There is limited information on the role of screening with electrocardiography (ECG) for identifying cardiovascular diseases associated with sudden cardiac death (SCD) in a non-select group of adolescents and young adults in the general population.
Methods and results
Between 2012 and 2014, 26 900 young individuals (aged 14–35 years) were prospectively evaluated with a health questionnaire and ECG. Individuals with abnormal results underwent secondary investigations, the costs of which were being based on the UK National Health Service tariffs. Six hundred and seventy-five (2.5%) individuals required further investigation for an abnormal health questionnaire, 2175 (8.1%) for an abnormal ECG, and 114 (0.5%) for both. Diseases associated with young SCD were identified in 88 (0.3%) individuals of which 15 (17%) were detected with the health questionnaire, 72 (81%) with ECG and 2 (2%) with both. Forty-nine (56%) of these individuals received medical intervention beyond lifestyle modification advice in the follow-up period of 24 months.
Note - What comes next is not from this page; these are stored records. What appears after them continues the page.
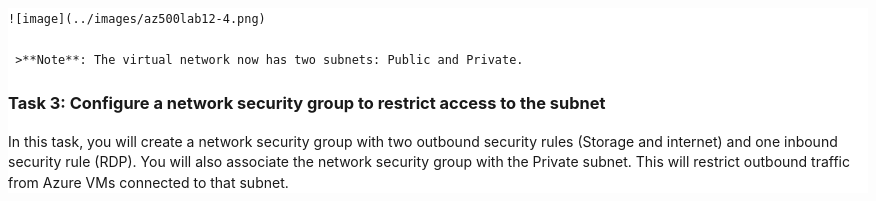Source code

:     ![image](../images/az500lab12-4.png)    

     >**Note**: The virtual network now has two subnets: Public and Private. 
	
### Task 3: Configure a network security group to restrict access to the subnet

In this task, you will create a network security group with two outbound security rules (Storage and internet) and one inbound security rule (RDP). You will also associate the network security group with the Private subnet. This will restrict outbound traffic from Azure VMs connected to that subnet.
The overall cost of the evaluation process was €97 per person screened, €17 834 per cardiovascular disease detected, and €29 588 per cardiovascular disease associated with SCD detected. Inclusion of ECG was associated with a 36% cost reduction per diagnosis of diseases associated with SCD compared with the health questionnaire alone.
The inclusion of an ECG to a health questionnaire is associated with a five-fold increase in the ability to detect disease associated with SCD in young individuals and is more cost effective for detecting serious disease compared with screening with a health questionnaire alone.